Images can be thought of as arrays of pixels. In most cases, each pixel can be viewed as a set of three numbers, corresponding to the pixel’s RGB values. So the first process of image recognition is to process all the image data into arrays containing the numeric RGB values for each pixel.

After processing the images, we feed the data arrays into a convolutional neural network. A convolutional neural network (CNN) is a type of neural network that works extremely well for image-related tasks. You’ll learn about the CNN architecture and different variations of CNNs in this course.

The CNN will apply various computations to the input image data, producing a probability (or set of probabilities for multiclass classification). The class with the highest probability is the class that the CNN categorizes the image into. For more on classification using neural networks, check out the Machine Learning for Software Engineers course.

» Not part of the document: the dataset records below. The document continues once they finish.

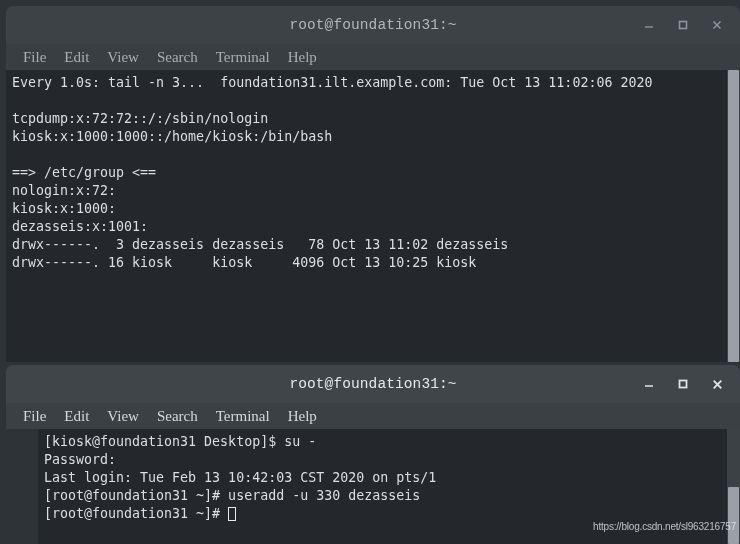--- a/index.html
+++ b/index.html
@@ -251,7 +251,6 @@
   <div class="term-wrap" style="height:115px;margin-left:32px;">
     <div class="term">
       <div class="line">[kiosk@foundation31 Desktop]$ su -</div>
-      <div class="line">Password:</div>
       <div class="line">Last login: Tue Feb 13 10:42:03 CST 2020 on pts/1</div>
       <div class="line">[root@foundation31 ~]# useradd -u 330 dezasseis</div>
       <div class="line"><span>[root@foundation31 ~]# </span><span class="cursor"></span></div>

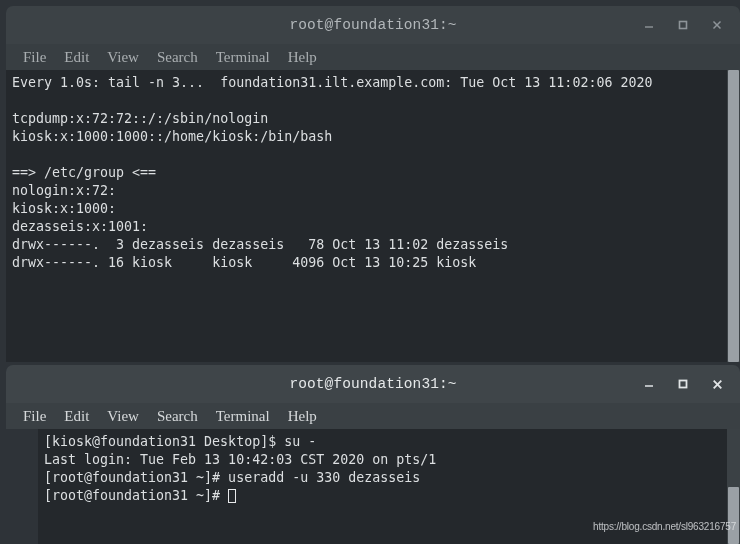--- a/index.html
+++ b/index.html
@@ -151,7 +151,7 @@
     right: 4px;
     bottom: 12px;
     font-family: "Liberation Sans", sans-serif;
-    font-size: 10px;
+    font-size: 14px;
     color: rgba(225,228,230,0.80);
     letter-spacing: -0.2px;
     pointer-events: none;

C. What will this course provide

After taking this course, you’ll be able to process image data, train a CNN on the image data, and use the CNN to perform image recognition. Specifically, you will be able to:

  • Take raw images and process them into usable data for machine learning. This includes techniques such as image standardization, image resizing, and data augmentation.
  • Build a CNN from scratch and different variations of the CNN such as SqueezeNet and ResNet.
  • Use a CNN to perform different types of image recognition, from digit recognition to classifying the ImageNet dataset.